Shapley Value-Guided Adaptive Ensemble Learning for Explainable Financial Fraud Detection with U.S. Regulatory Compliance Validation

arXiv cs.LG / 4/17/2026

📰 NewsDeveloper Stack & InfrastructureIdeas & Deep AnalysisModels & Research

Key Points

  • The paper addresses a key barrier to deploying AI fraud-detection in the U.S.: black-box explanations that fail to meet auditability requirements under regulations such as OCC Bulletin 2011-12 and Federal Reserve SR 11-7.
  • It evaluates explanation quality using faithfulness (sufficiency and comprehensiveness at k=5/10/15) and stability (Kendall’s W over 30 bootstrap samples), finding that XGBoost with TreeExplainer provides near-perfect stability (W=0.9912) while LSTM with DeepExplainer is much weaker (W=0.4962).
  • It proposes the SHAP-Guided Adaptive Ensemble (SGAE), which adaptively sets per-transaction ensemble weights based on SHAP attribution agreement, achieving the best predictive performance with AUC-ROC of 0.8837 on held-out data and 0.9245 under cross-validation.
  • Using the full 590,540-transaction IEEE-CIS dataset, the study compares LSTM, Transformer, and GNN-GraphSAGE and reports GNN-GraphSAGE as strongest among architectures (AUC-ROC 0.9248, F1=0.6013).
  • The authors directly map their explanation and validation results to U.S. regulatory compliance needs across OCC, SR 11-7, and BSA-AML frameworks.

Abstract

Financial crime costs U.S. institutions over $32 billion each year. Although AI tools for fraud detection have become more advanced, their use in real-world systems still faces a major obstacle: many of these models operate as black boxes that cannot provide the transparent, auditable explanations required by regulations such as OCC Bulletin 2011-12 and Federal Reserve SR 11-7. This study makes three main contributions.

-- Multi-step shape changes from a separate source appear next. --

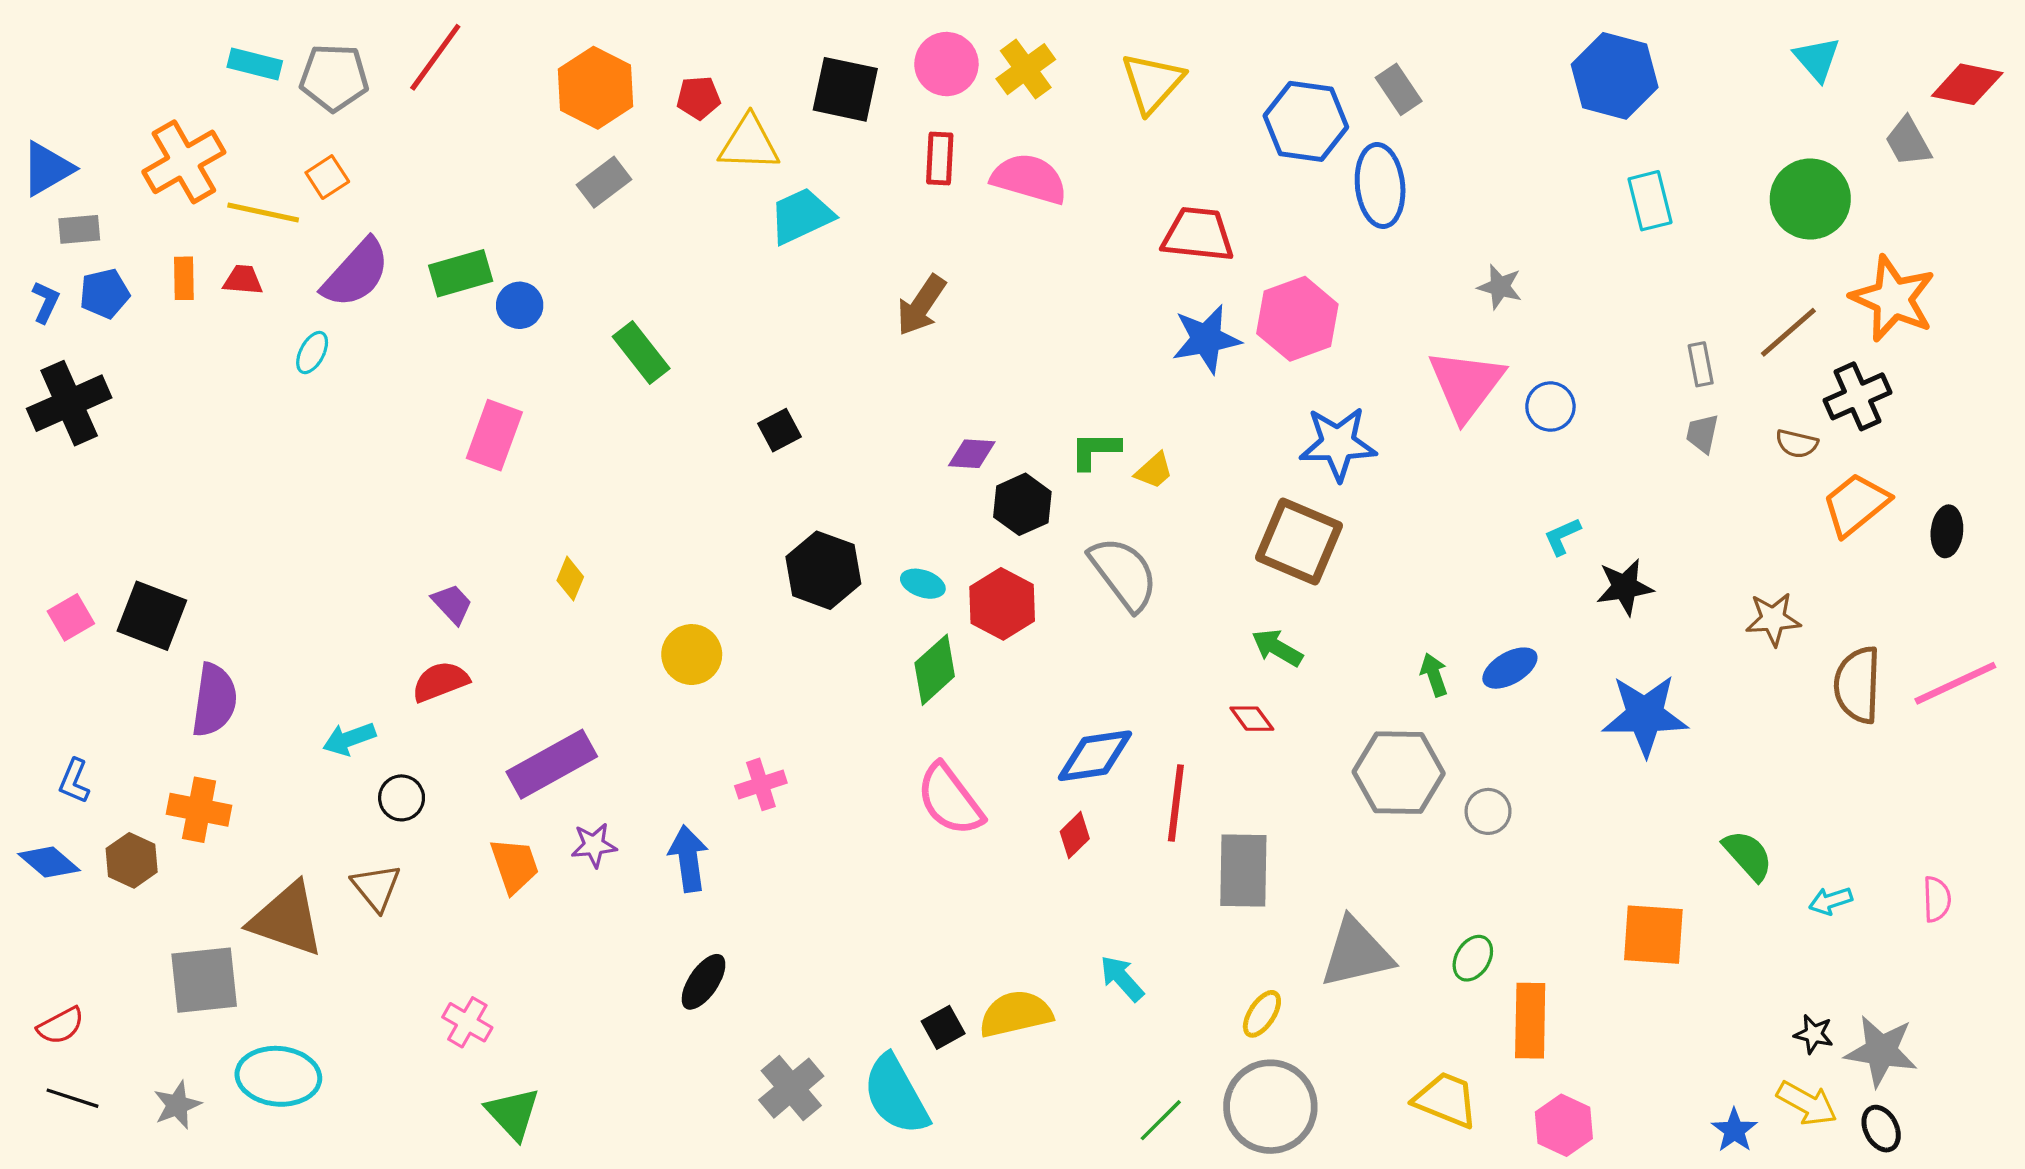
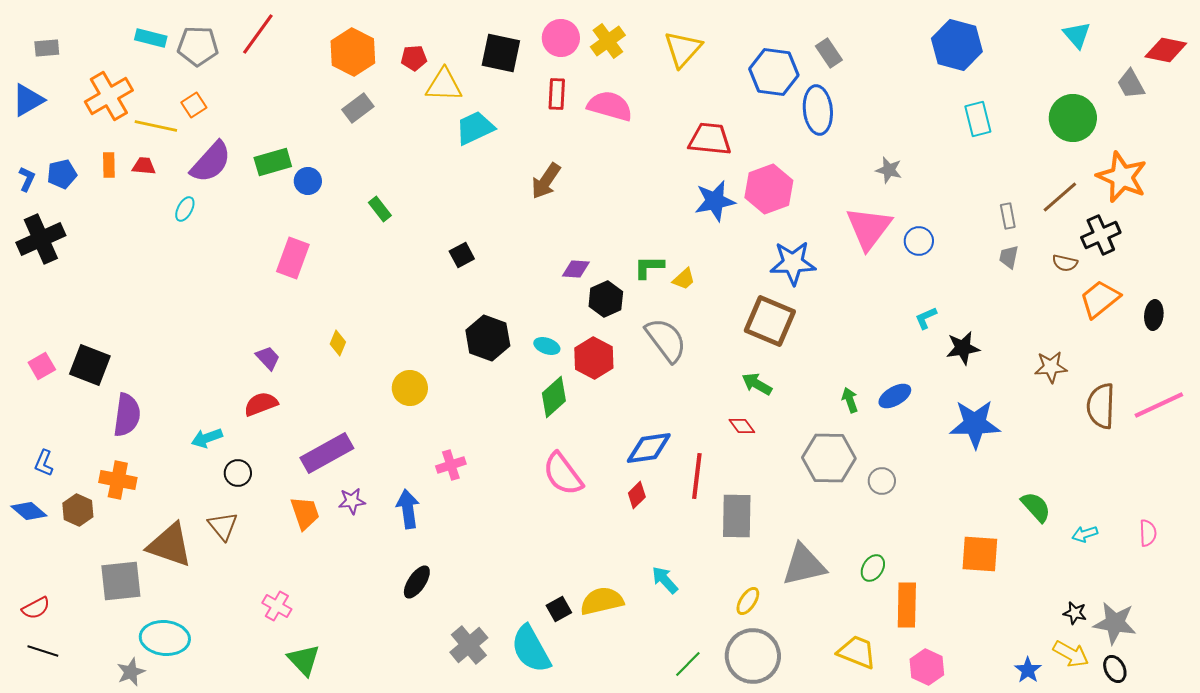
gray rectangle: (79, 229) -> (47, 48), moved
green rectangle: (641, 353) -> (380, 209), size x0.7
gray star: (177, 1105) -> (131, 672), moved

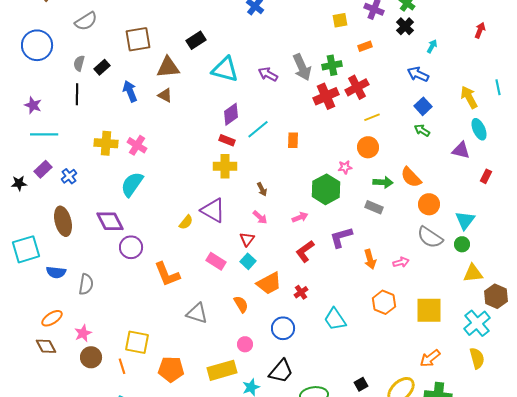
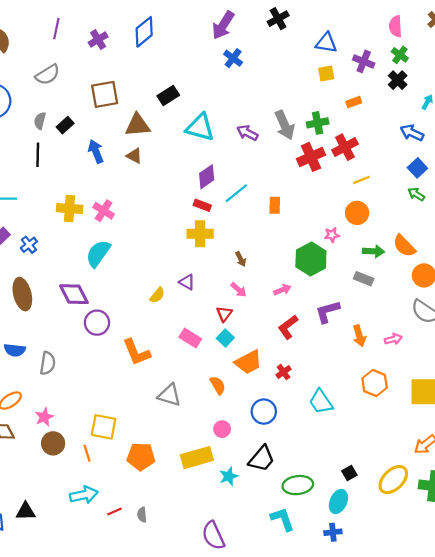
purple triangle: (213, 210) -> (187, 282), size x0.6

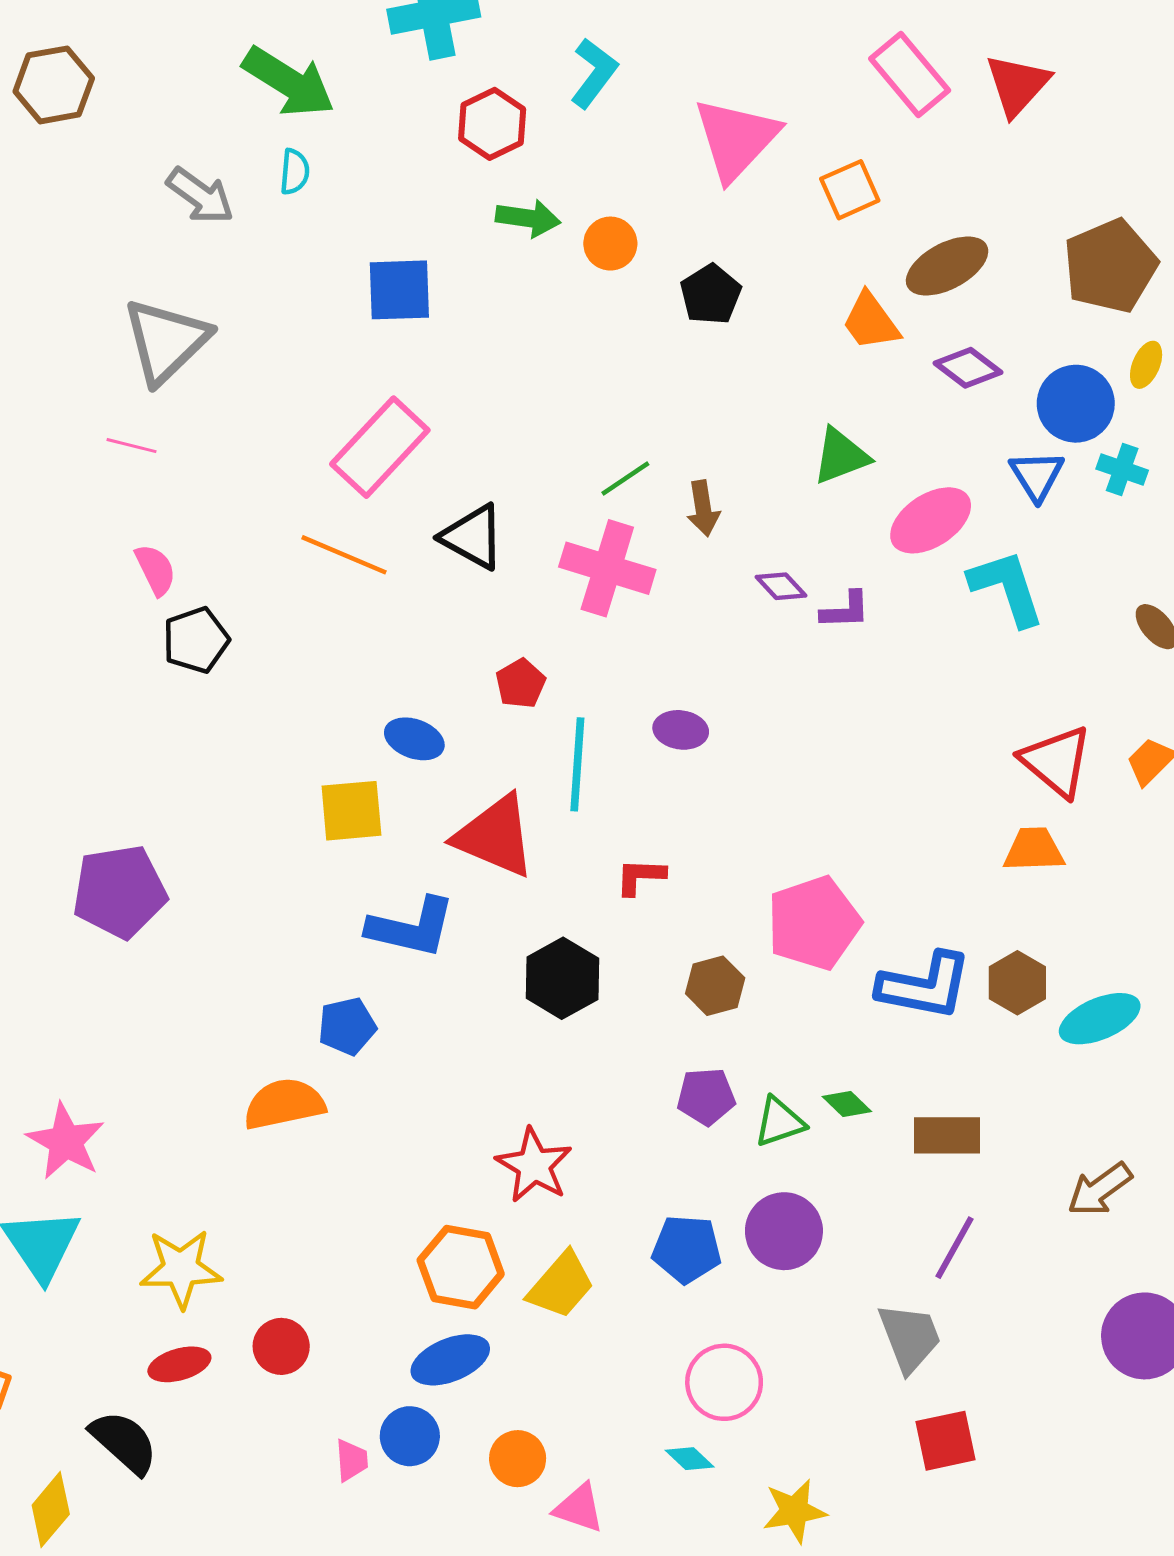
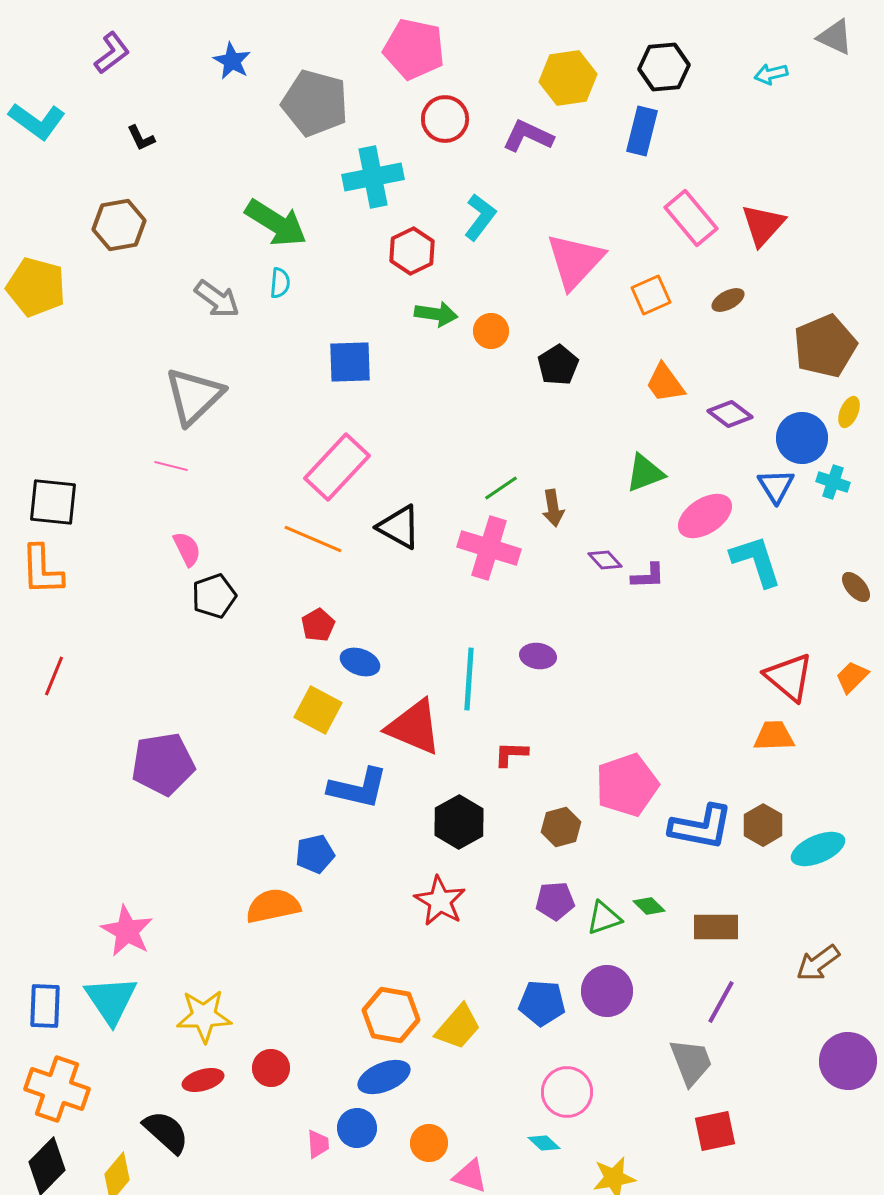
brown ellipse: (947, 266) -> (728, 300), moved, size x0.6
red pentagon: (521, 684) -> (318, 625), moved
yellow square: (351, 811) -> (318, 710), turned 33
red star: (534, 1165) -> (440, 901), moved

First, it offers a thorough evaluation of explanation quality across faithfulness (sufficiency and comprehensiveness at k=5, 10, and 15) and stability (Kendall's W across 30 bootstrap samples). XGBoost paired with TreeExplainer achieves near-perfect stability (W=0.9912), while LSTM with DeepExplainer shows weak results (W=0.4962). Second, the paper introduces the SHAP-Guided Adaptive Ensemble (SGAE), which dynamically adjusts per-transaction ensemble weights based on SHAP attribution agreement, achieving the highest AUC-ROC among all tested models (0.8837 held-out; 0.9245 cross-validation). Third, a complete three-architecture evaluation of LSTM, Transformer, and GNN-GraphSAGE on the full 590,540-transaction IEEE-CIS dataset is provided, with GNN-GraphSAGE achieving AUC-ROC 0.9248 and F1=0.6013. All results are mapped directly to OCC, SR 11-7, and BSA-AML regulatory compliance requirements.